読解文によると、Brent Tullyらは地球のまわりの何個以上の銀河のデータを集めたか。

__読解文__
==================================================

銀河の巨大な集合体と「バリオン」のある場所

Laniakea: Our home supercluster

Superclusters – regions of space that are densely packed with galaxies – are the biggest structures in the Universe. But scientists have struggled to define exactly where one supercluster ends and another begins. Now, a team based in Hawaii has come up with a new technique that maps the Universe according to the flow of galaxies across space. Redrawing the boundaries of the cosmic map, they redefine our home supercluster and name it Laniakea, which means ‘immeasurable heaven’ in Hawaiian.

Read the research paper: http://dx.doi.org/10.1038/nature13674

Read Nature's news story: http://www.nature.com/news/earth-s-ne...

その他の Nature Video

天文学者の予想を大きく超える大きさの、銀河の巨大な集合体が2014年に発見された。直径5億光年を超える領域に、10万個以上の銀河を含んでいると考えられている。どのようにして発見されたのかを紹介しよう。

地球という名の小さな青い惑星は、太陽と呼ばれる恒星の周りを軌道運動している惑星で、太陽は銀河系として知られている渦巻銀河の数十億個ある恒星の一つだ。さて、銀河系は宇宙のどこにあるのだろうか。ハワイ州立大学の Brent Tullyらは、地球のまわりの8,000個以上の銀河のデータを集め、空間におけるそれぞれの銀河の位置と運動をマップにした。その結果、銀河系はこれまで想定されていたよりも巨大な、銀河の集合体の中に埋め込まれていることが明らかになった。

この巨大な銀河の集まり(超銀河団)は、ラニアケア(Laniakea)と名付けられた。銀河系は、このラニアケア超銀河団の端の部分に存在しているらしい。宇宙の構造は、銀河の複雑なネットワークである「コズミック・ウェブ」(宇宙のクモの巣)を形づくっていると考えられている。クモの巣の糸が集まったように見えるところには銀河が密集しており、それ以外のところにはほとんどなにもない「ボイド」と呼ばれる領域だ。

==================================================

__提供情報__
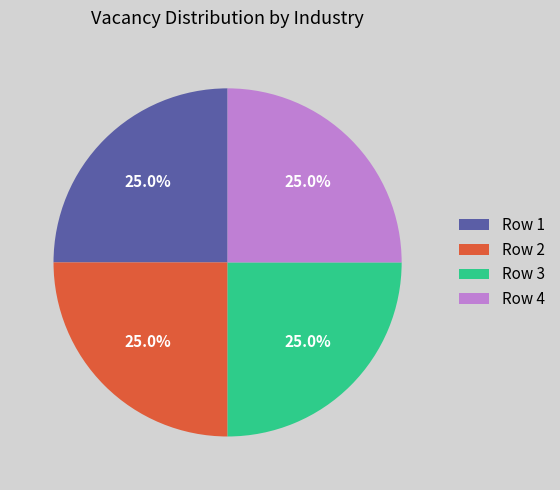

Does any single category account for the majority?

No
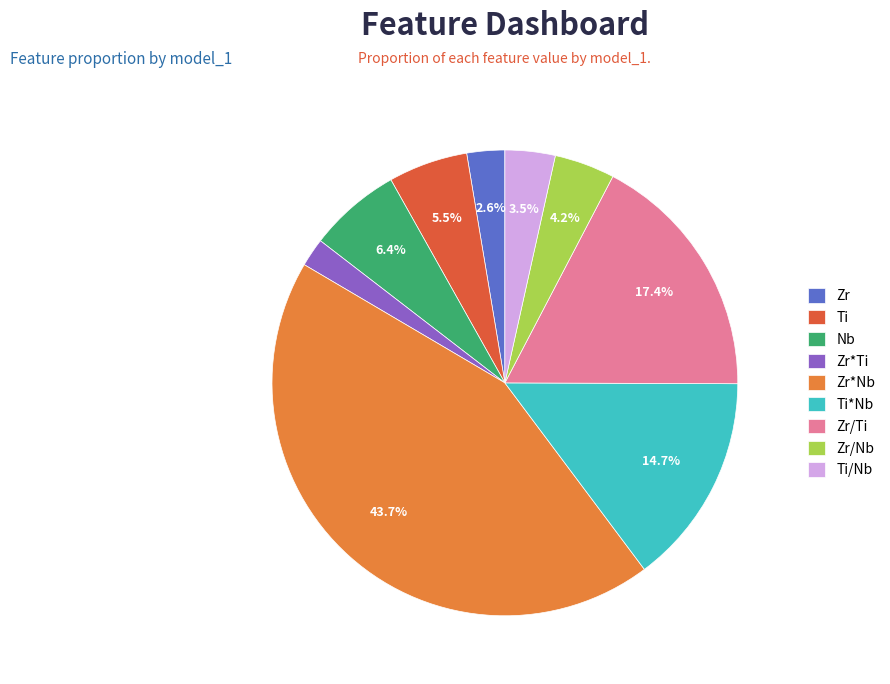

Rank the categories by value from highest to lowest.

Zr*Nb, Zr/Ti, Ti*Nb, Nb, Ti, Zr/Nb, Ti/Nb, Zr, Zr*Ti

==================================================

__出力__
8,000個以上。